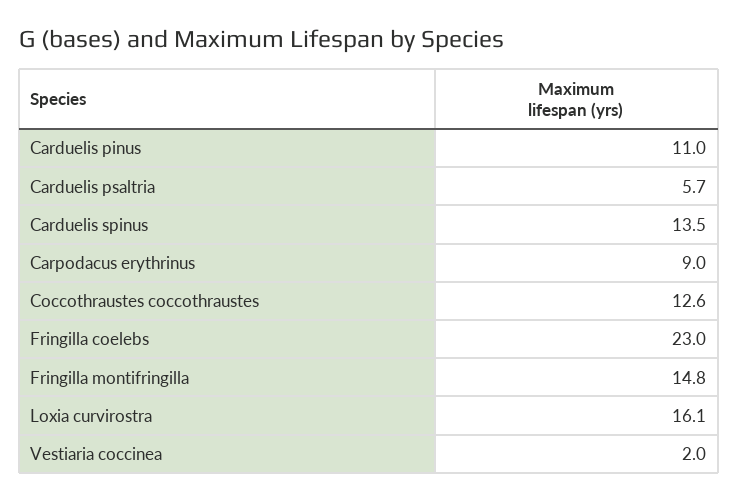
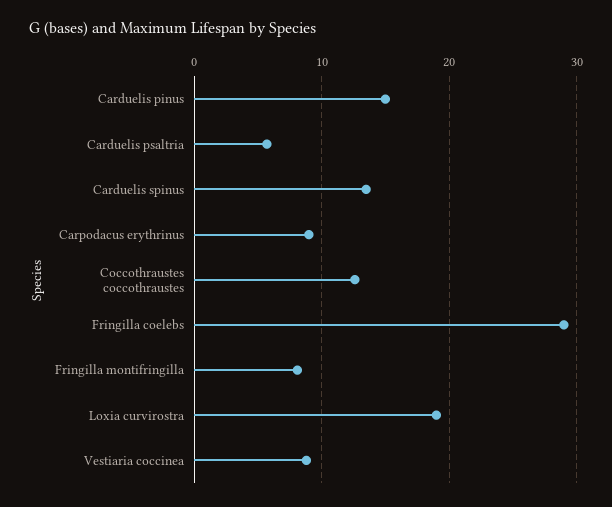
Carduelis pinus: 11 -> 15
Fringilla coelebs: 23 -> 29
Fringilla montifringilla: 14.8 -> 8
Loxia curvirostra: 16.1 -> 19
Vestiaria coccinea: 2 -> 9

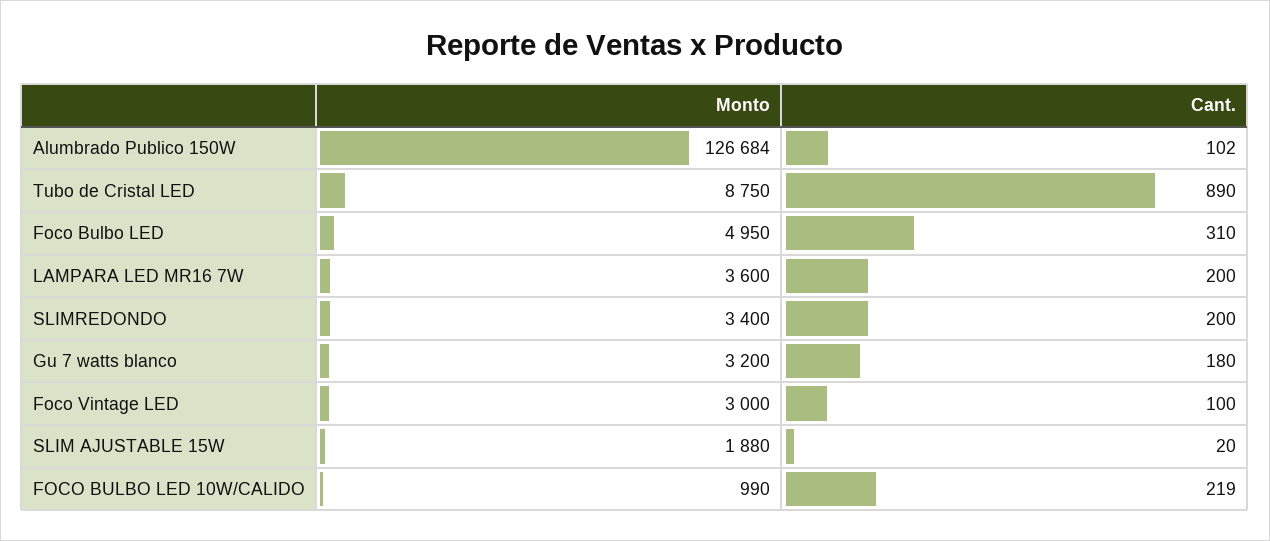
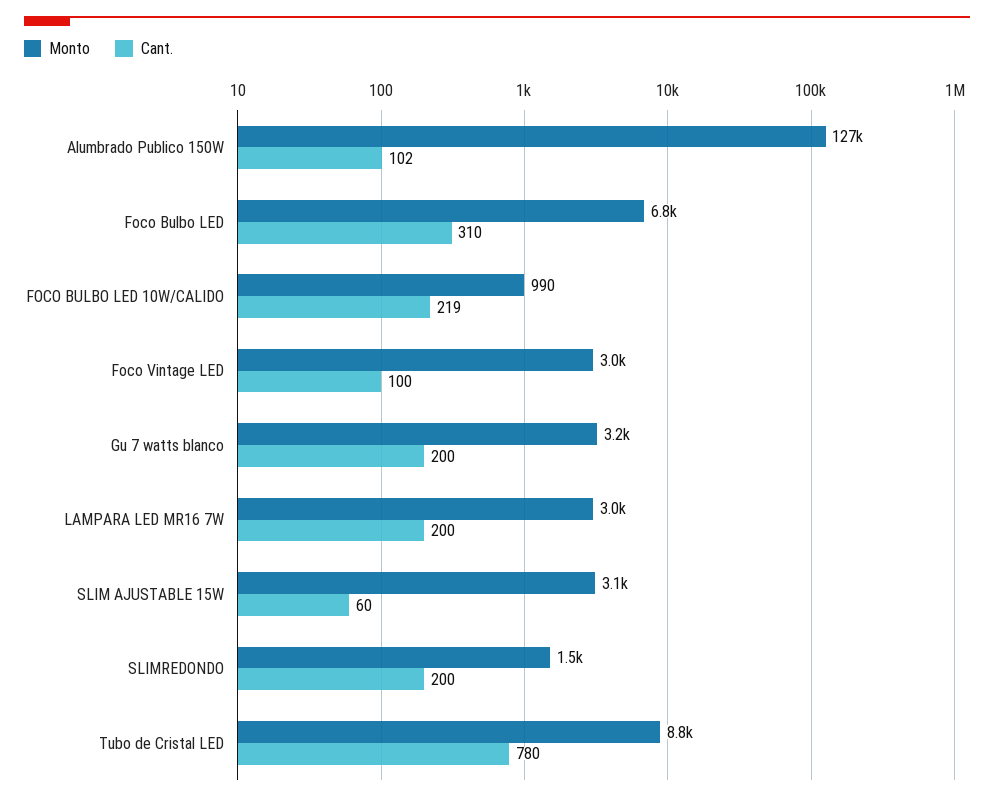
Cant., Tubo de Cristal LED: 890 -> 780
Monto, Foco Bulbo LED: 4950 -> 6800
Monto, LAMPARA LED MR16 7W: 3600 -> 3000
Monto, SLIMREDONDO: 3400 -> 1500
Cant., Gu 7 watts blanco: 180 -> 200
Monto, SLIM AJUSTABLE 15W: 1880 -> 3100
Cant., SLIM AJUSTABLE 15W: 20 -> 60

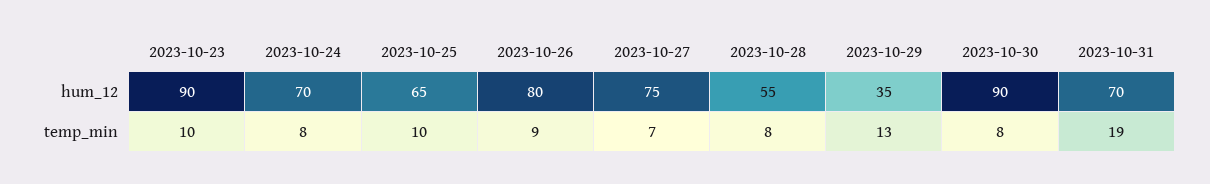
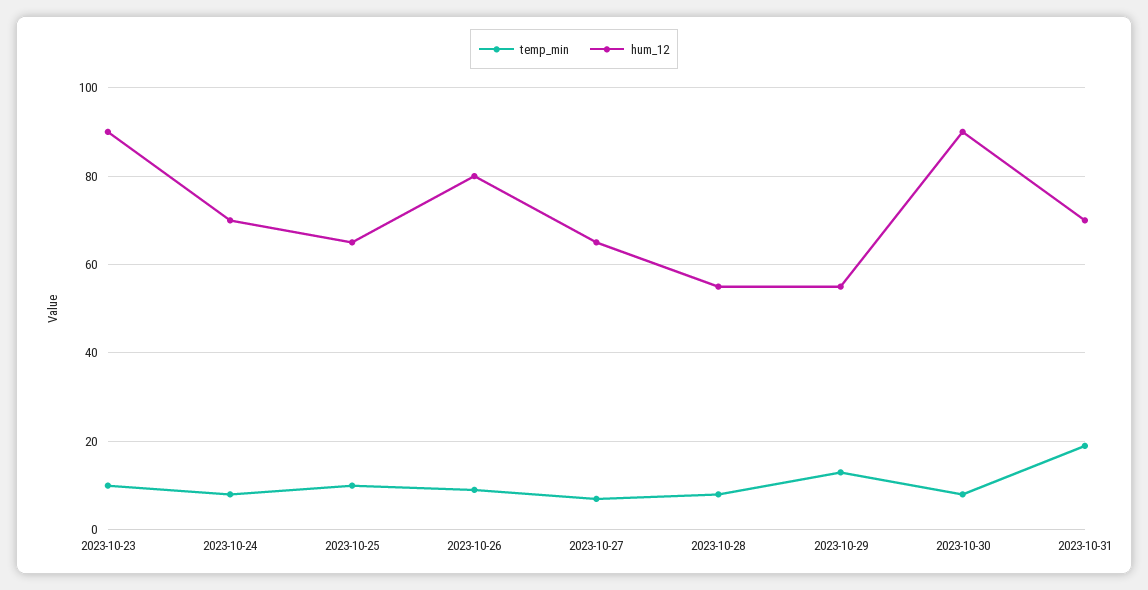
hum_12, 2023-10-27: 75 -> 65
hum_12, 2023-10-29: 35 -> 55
———
> _Description of the task_: Skipping all images, output the listing exactly.

> _The answer_:
Carduelis pinus: 11 -> 15
Fringilla coelebs: 23 -> 29
Fringilla montifringilla: 14.8 -> 8
Loxia curvirostra: 16.1 -> 19
Vestiaria coccinea: 2 -> 9

Cant., Tubo de Cristal LED: 890 -> 780
Monto, Foco Bulbo LED: 4950 -> 6800
Monto, LAMPARA LED MR16 7W: 3600 -> 3000
Monto, SLIMREDONDO: 3400 -> 1500
Cant., Gu 7 watts blanco: 180 -> 200
Monto, SLIM AJUSTABLE 15W: 1880 -> 3100
Cant., SLIM AJUSTABLE 15W: 20 -> 60

hum_12, 2023-10-27: 75 -> 65
hum_12, 2023-10-29: 35 -> 55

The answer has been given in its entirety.